Thu November 30, 2000 - Northeast Edition
Construction Equipment Guide


U.S. Transportation Secretary Rodney E. Slater recently named two more projects to benefit from the Transportation Infrastructure Finance and Innovation Act (TIFIA).

The U.S. Department of Transportation (DOT) will provide $880 million of credit assistance in the form of federal loans to projects of national and regional significance in Texas and Nevada worth $3.46 billion. This credit assistance is estimated to cost the federal government only $95 million. Therefore, every TIFIA dollar spent will contribute to more than $36 in capital investment.

TIFIA, authorized under the Transportation Equity Act for the 21st Century (TEA-21) and signed into law by President Clinton in June 1998, authorized an innovative financing program under which the DOT provides credit assistance rather than grants to public and private sponsors of major surface transportation projects.

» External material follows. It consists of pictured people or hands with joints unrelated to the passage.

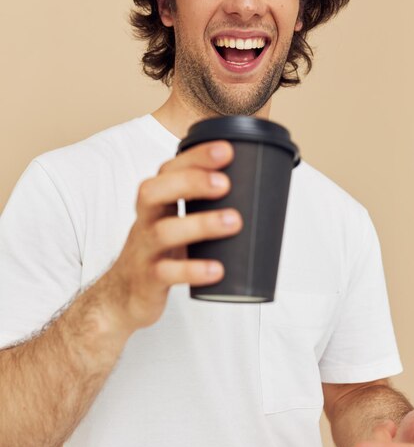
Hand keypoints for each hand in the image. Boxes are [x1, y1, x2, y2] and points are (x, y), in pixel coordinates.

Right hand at [99, 140, 242, 331]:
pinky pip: (167, 273)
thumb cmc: (159, 253)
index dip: (194, 158)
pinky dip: (192, 270)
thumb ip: (201, 208)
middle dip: (190, 182)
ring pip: (164, 232)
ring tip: (233, 221)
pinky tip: (217, 270)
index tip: (226, 150)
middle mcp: (145, 222)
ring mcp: (144, 250)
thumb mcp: (173, 224)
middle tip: (225, 183)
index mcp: (155, 204)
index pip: (167, 171)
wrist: (123, 296)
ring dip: (200, 224)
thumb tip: (257, 191)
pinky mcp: (148, 280)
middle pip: (155, 192)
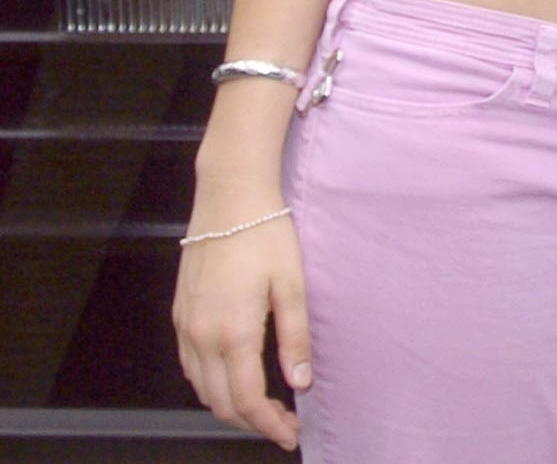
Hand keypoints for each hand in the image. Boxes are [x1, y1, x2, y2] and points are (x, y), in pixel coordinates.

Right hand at [173, 209, 310, 449]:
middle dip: (251, 422)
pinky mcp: (180, 315)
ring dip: (229, 405)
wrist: (228, 198)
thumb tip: (300, 382)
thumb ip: (295, 337)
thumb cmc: (267, 236)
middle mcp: (200, 337)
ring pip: (201, 388)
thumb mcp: (293, 284)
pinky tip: (233, 378)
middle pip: (220, 402)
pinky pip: (190, 367)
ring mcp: (185, 327)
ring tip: (264, 407)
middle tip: (283, 425)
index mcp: (232, 332)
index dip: (269, 424)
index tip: (291, 435)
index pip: (247, 399)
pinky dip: (211, 384)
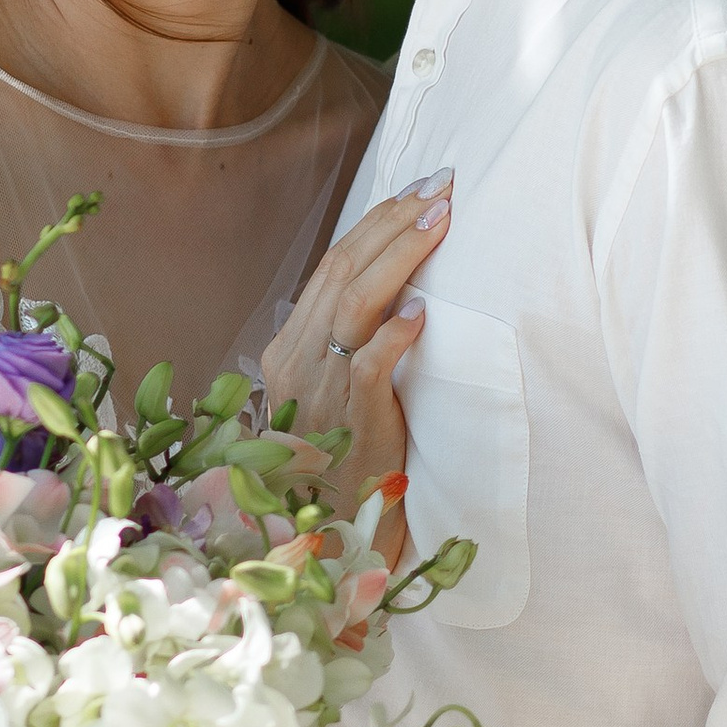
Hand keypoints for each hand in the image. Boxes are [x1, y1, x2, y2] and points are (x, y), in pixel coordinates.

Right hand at [262, 177, 449, 524]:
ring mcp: (319, 390)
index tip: (416, 191)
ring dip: (399, 256)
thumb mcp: (337, 393)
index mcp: (287, 351)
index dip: (374, 225)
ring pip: (353, 304)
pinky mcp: (349, 422)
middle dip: (392, 223)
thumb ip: (351, 343)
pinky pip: (368, 365)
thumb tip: (396, 289)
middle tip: (437, 188)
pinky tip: (422, 311)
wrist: (336, 537)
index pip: (331, 267)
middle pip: (342, 272)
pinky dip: (393, 333)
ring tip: (439, 221)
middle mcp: (295, 362)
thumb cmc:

The DOT has now selected 10 projects to benefit from TIFIA, at a budgetary cost of only $194 million to the federal government, providing $3.14 billion in credit assistance supporting transportation investments worth nearly $12 billion.

The two projects selected for fiscal year 2001 funding under TIFIA are the Central Texas Turnpike Project in Texas and the Reno Transportation Rail Access Corridor Project in Nevada.

TIFIA is designed to provide federal credit assistance to major transportation infrastructure projects that address critical national needs, such as intermodal facilities, border crossing infrastructure, highway trade corridors, and transit and passenger rail facilities with regional and national benefits.

Projects eligible for assistance under TIFIA include highways and bridges; transit facilities and vehicles; intercity passenger bus and rail facilities and vehicles, including Amtrak and components of magnetic levitation systems; and publicly owned intermodal surface freight transfer facilities that are on or adjacent to the National Highway System.

To be eligible, a project also must generally cost at least $100 million or equal at least 50 percent of the amount of federal highway assistance funds apportioned for the most recent fiscal year to the state in which the project is located. The project also must be supported at least partially by user charges or other dedicated revenues.